Aim 1: Reproduce the listing below, starting from its first line up to and including the line with "v(0, 25.36) *", and leave the pictures out.

Excerpt:
## start
As Warren Buffett put it in his 2015 annual letter to Berkshire Hathaway shareholders in February 2016: “…serious investors should understand the disparate nature of intangible assets. Some truly deplete in value over time, while others in no way lose value.”
Haskel and Westlake discuss this in a section titled ‘Accounting Treatment of intangibles: Expensing versus Capitalization’. Their conclusion is that: “Financial investors who can understand the complexity of intangible-rich firms will also do well. The greater uncertainty of intangible asset and the decreasing usefulness of company accounts put a premium on good equity research and on insight into firm management.” (Haskel & Westlake, Capitalism without Capital, The Rise of the Intangible Economy, 2018) p207. (Emphasis added)
Haskel and Westlake explain the complexity this way: “… intangible investment has a tendency to be more uncertain. First of all, owing to its sunkenness, intangible investments tend to be worth less if they go wrong. It’s harder to recover their value by simply selling them. Second, the upside of an intangible investment is potentially much higher since it is more likely to benefit from scale (so a modest investment can reap a big return) or synergies (increasing its value directly). So when things go wrong intangibles tend to be worth less and when they go well, they tend to be worth much more.” (Haskel & Westlake, 2018) p87. (Emphasis added)
The special terms discussed at some length by the authors along with spillovers and are part of their overall thesis that intangible investments and Intangible Assets have ‘unusual economic properties’ leading to the rise of the ‘intangible economy’.
The flip side
The discussion above was about how the rise of Intangibles Assets of lasting value may be understated on company balance sheet and thus, that debt/equity ratios may be distorted and sometimes meaningless. There is a flip side.
Sometimes the Book Value of Equity is overstated.
Book Value has a reassuring sound to it. Don’t the accountants have to sign off? In reality some companies with substantial Book Value per share are virtually worthless. In fact, a low Price to Book Value may be a sign of a company in distress. Peter Lynch points out that Penn Central, which was, at the time the largest corporate bankruptcy in American history, had a Book Value of $60 per share when it declared bankruptcy.
## end
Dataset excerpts
## start
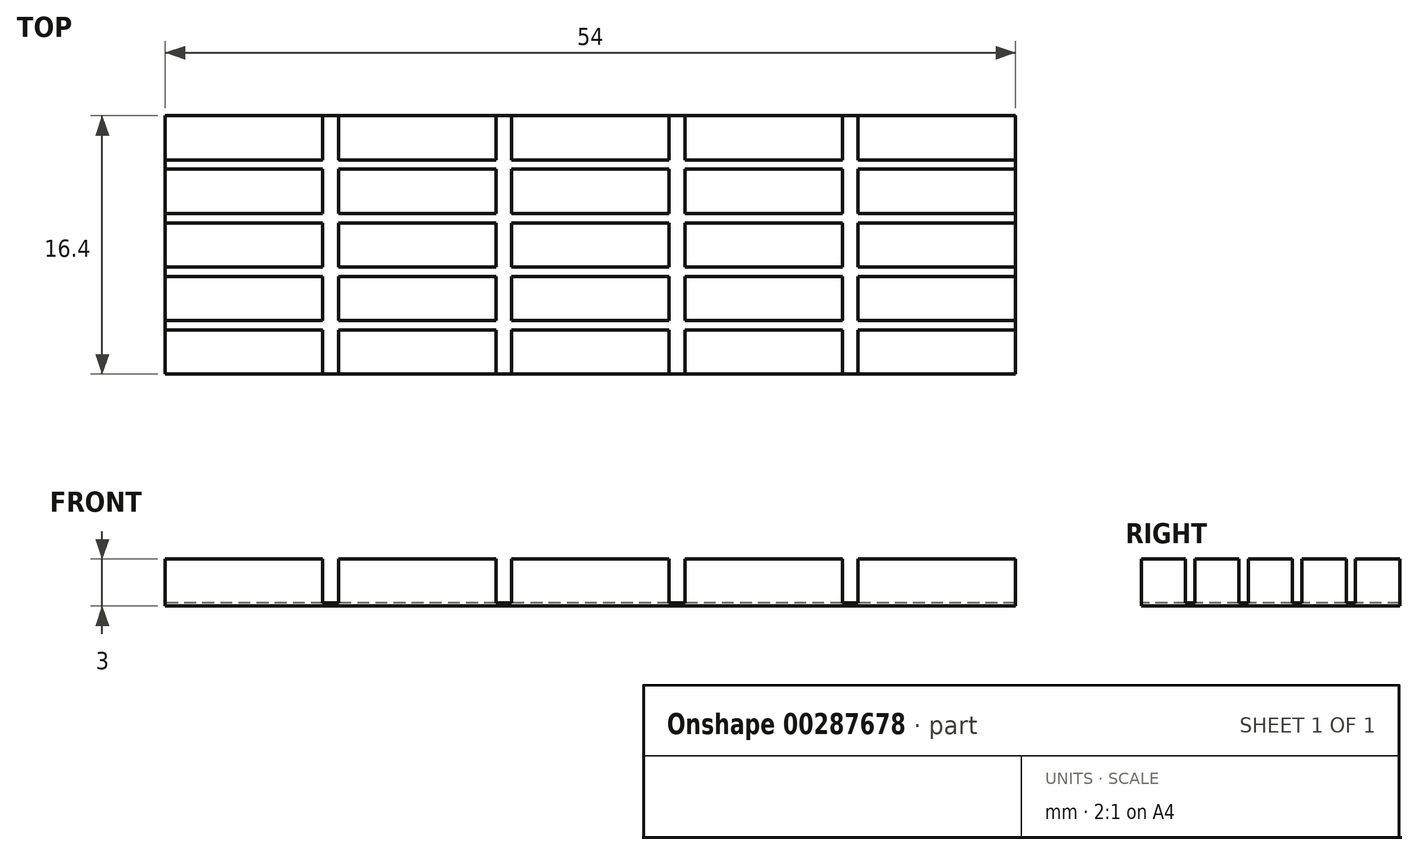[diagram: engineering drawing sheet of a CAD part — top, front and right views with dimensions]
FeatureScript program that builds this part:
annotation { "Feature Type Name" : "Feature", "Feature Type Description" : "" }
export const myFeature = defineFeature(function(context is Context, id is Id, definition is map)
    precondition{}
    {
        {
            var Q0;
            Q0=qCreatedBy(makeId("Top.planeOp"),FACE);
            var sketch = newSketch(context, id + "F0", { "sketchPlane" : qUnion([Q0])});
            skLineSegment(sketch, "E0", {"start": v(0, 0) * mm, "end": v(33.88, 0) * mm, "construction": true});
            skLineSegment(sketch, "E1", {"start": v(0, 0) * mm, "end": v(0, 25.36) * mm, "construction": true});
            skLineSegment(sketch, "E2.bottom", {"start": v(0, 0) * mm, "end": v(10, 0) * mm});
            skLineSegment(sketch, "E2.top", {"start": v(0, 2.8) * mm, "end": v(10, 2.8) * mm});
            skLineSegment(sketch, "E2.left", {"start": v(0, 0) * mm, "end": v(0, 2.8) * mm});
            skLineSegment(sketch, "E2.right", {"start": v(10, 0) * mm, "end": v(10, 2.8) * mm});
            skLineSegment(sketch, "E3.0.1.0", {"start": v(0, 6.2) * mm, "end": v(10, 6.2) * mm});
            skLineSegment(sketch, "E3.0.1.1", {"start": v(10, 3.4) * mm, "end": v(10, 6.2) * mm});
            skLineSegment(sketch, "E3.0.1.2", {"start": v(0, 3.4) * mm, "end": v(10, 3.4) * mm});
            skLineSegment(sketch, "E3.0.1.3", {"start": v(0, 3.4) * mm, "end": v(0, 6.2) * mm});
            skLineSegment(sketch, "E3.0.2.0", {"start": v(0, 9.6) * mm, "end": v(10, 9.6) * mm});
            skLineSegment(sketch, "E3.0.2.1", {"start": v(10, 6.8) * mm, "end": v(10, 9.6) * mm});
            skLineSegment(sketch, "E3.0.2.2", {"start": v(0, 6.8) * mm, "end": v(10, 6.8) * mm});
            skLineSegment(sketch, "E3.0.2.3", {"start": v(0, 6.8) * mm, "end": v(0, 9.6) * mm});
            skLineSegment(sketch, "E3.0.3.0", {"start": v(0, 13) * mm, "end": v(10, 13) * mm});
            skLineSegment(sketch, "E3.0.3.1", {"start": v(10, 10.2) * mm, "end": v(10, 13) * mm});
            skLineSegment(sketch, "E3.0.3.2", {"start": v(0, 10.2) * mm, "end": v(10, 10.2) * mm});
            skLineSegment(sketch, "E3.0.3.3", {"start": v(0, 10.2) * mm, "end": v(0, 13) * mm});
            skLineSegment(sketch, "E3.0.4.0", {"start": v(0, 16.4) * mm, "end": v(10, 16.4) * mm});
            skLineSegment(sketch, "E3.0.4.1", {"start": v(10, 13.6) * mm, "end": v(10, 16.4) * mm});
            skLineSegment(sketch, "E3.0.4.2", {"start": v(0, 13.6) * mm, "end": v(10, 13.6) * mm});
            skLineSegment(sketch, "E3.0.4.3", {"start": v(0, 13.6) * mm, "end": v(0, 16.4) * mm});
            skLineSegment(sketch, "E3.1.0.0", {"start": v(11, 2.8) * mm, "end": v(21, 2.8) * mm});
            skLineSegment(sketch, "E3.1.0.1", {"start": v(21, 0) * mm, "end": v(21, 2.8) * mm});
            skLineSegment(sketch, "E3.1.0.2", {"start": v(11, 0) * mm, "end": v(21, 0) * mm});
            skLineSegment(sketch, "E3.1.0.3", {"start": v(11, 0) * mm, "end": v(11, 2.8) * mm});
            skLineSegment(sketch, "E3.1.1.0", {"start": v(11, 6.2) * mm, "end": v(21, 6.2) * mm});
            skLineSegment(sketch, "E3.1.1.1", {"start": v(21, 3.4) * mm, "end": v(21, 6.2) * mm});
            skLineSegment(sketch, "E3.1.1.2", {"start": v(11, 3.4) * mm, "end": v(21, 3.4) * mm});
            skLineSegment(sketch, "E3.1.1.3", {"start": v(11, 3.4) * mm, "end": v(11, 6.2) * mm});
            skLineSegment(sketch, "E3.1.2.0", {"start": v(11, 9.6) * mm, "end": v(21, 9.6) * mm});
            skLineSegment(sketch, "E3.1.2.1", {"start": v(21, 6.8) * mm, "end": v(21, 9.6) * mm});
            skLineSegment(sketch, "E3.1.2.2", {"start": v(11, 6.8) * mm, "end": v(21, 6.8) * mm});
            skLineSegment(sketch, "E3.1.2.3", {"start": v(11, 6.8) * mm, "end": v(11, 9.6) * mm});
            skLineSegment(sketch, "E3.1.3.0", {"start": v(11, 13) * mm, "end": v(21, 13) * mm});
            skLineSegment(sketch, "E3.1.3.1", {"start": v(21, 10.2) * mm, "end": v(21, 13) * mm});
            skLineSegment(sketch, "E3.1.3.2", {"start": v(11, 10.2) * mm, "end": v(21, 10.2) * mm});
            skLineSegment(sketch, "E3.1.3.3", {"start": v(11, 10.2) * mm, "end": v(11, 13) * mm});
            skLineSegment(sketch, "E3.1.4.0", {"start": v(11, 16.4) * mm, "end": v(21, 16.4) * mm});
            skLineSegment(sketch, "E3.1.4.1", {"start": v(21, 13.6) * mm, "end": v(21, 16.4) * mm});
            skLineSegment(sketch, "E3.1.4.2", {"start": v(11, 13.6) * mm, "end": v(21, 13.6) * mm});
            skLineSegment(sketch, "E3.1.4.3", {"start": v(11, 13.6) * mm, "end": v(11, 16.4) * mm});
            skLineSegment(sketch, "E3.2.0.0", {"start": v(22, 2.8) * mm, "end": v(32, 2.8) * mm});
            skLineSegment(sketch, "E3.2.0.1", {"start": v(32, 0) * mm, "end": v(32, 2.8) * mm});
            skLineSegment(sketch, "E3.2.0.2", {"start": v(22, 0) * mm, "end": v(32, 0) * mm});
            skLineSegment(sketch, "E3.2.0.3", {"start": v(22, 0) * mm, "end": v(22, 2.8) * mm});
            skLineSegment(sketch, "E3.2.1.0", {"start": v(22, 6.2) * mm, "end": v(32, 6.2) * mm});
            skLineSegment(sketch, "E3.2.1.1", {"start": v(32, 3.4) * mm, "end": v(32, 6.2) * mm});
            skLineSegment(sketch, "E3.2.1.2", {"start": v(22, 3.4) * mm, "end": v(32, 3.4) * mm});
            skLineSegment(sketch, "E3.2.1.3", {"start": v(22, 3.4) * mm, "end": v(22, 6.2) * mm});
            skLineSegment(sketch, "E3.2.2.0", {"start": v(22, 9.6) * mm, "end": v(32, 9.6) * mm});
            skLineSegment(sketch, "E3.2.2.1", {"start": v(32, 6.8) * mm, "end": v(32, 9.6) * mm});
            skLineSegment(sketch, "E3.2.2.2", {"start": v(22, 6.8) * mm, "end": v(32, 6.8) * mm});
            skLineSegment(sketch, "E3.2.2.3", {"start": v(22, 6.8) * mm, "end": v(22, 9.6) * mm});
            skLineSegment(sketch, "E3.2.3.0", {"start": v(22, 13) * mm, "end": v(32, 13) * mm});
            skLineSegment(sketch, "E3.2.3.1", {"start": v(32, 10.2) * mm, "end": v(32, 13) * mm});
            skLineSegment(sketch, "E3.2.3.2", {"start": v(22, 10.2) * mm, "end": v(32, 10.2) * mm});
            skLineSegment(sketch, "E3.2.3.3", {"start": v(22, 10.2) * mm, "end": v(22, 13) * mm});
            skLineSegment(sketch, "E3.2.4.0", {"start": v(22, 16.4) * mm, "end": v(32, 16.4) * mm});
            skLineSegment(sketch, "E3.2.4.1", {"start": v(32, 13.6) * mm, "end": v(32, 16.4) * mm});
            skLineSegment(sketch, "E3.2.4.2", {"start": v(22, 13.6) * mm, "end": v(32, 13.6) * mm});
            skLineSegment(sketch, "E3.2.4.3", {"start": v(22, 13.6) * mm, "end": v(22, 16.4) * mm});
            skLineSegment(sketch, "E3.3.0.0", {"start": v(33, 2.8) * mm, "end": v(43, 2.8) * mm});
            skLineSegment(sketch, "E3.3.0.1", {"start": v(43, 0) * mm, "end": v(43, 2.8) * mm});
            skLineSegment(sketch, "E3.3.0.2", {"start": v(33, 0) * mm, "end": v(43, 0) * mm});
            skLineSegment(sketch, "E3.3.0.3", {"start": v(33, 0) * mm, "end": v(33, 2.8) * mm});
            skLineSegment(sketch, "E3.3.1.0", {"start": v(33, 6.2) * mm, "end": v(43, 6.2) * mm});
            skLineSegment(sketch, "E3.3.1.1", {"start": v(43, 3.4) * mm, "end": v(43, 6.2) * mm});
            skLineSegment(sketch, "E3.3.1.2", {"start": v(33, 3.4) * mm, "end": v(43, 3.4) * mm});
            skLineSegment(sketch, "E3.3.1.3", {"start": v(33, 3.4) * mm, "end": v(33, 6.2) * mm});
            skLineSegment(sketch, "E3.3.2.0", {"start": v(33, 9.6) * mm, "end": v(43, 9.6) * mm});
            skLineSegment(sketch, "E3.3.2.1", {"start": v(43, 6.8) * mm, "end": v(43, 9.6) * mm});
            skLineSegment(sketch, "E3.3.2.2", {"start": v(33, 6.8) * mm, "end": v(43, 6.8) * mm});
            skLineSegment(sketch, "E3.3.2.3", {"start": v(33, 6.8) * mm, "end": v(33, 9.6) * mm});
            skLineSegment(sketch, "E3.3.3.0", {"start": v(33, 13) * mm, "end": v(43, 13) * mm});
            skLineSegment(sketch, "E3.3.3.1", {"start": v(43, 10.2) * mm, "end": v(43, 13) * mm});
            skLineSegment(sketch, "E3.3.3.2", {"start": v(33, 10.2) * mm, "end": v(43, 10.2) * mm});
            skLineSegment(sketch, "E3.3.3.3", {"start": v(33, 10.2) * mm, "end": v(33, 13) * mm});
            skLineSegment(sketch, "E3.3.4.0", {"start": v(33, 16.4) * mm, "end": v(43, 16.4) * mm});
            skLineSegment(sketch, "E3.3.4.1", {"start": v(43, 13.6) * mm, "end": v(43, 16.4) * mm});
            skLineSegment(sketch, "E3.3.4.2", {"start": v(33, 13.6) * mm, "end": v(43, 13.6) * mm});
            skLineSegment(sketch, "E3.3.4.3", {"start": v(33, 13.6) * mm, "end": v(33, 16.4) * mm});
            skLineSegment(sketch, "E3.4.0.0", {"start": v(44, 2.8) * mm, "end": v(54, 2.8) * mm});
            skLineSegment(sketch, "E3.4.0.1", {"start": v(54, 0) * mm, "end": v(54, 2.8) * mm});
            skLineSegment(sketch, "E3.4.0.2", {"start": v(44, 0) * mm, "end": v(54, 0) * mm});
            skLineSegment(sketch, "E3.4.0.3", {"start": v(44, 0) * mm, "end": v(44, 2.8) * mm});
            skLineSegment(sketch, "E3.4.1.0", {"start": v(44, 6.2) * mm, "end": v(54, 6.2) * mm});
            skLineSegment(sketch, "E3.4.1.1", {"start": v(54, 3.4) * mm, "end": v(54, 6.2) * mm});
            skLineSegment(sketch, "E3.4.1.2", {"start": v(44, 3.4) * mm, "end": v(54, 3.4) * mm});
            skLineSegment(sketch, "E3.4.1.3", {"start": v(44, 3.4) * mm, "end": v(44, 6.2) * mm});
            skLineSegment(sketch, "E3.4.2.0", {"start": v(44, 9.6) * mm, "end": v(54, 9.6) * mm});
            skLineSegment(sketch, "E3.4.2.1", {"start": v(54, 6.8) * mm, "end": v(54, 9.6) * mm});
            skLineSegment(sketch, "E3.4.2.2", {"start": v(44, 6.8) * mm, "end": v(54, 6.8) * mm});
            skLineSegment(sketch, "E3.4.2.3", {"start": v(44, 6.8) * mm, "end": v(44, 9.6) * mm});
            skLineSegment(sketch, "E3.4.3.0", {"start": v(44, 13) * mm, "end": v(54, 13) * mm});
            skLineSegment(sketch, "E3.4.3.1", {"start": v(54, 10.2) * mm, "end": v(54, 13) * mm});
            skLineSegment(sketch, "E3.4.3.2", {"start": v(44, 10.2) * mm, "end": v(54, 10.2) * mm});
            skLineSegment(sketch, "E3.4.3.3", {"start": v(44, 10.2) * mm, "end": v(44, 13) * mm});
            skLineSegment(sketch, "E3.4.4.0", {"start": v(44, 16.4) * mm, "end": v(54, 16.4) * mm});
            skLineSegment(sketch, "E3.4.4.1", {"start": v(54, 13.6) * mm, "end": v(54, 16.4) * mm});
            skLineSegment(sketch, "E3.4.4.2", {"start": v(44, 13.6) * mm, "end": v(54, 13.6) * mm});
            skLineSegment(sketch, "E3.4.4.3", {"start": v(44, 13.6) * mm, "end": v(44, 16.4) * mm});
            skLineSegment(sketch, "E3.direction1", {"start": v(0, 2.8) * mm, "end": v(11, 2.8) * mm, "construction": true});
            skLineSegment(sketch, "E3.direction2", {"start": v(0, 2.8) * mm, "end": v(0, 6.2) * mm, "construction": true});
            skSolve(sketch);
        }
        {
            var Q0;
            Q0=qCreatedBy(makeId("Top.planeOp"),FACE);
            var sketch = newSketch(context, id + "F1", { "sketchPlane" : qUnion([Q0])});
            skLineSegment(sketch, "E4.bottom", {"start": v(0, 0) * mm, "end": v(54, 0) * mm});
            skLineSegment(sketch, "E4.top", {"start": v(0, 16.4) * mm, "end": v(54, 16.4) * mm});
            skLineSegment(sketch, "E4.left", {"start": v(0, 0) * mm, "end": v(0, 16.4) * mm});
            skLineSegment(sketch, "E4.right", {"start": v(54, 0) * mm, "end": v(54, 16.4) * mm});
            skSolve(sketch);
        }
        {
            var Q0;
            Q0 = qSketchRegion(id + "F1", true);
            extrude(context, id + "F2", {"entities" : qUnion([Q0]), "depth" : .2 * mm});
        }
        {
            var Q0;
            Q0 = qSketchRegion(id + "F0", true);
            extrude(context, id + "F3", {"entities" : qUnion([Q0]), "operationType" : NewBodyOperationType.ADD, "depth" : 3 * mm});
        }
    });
## end
Aim 2: Write out the passage on intangible assets from "Haskel and Westlake discuss" up to and including "p207. (Emphasis added)".

Final result 1:
[diagram: engineering drawing sheet of a CAD part — top, front and right views with dimensions]
FeatureScript program that builds this part:
annotation { "Feature Type Name" : "Feature", "Feature Type Description" : "" }
export const myFeature = defineFeature(function(context is Context, id is Id, definition is map)
    precondition{}
    {
        {
            var Q0;
            Q0=qCreatedBy(makeId("Top.planeOp"),FACE);
            var sketch = newSketch(context, id + "F0", { "sketchPlane" : qUnion([Q0])});
            skLineSegment(sketch, "E0", {"start": v(0, 0) * mm, "end": v(33.88, 0) * mm, "construction": true});
            skLineSegment(sketch, "E1", {"start": v(0, 0) * mm, "end": v(0, 25.36) * mm, "construction": true});

Final result 2:
Haskel and Westlake discuss this in a section titled ‘Accounting Treatment of intangibles: Expensing versus Capitalization’. Their conclusion is that: “Financial investors who can understand the complexity of intangible-rich firms will also do well. The greater uncertainty of intangible asset and the decreasing usefulness of company accounts put a premium on good equity research and on insight into firm management.” (Haskel & Westlake, Capitalism without Capital, The Rise of the Intangible Economy, 2018) p207. (Emphasis added)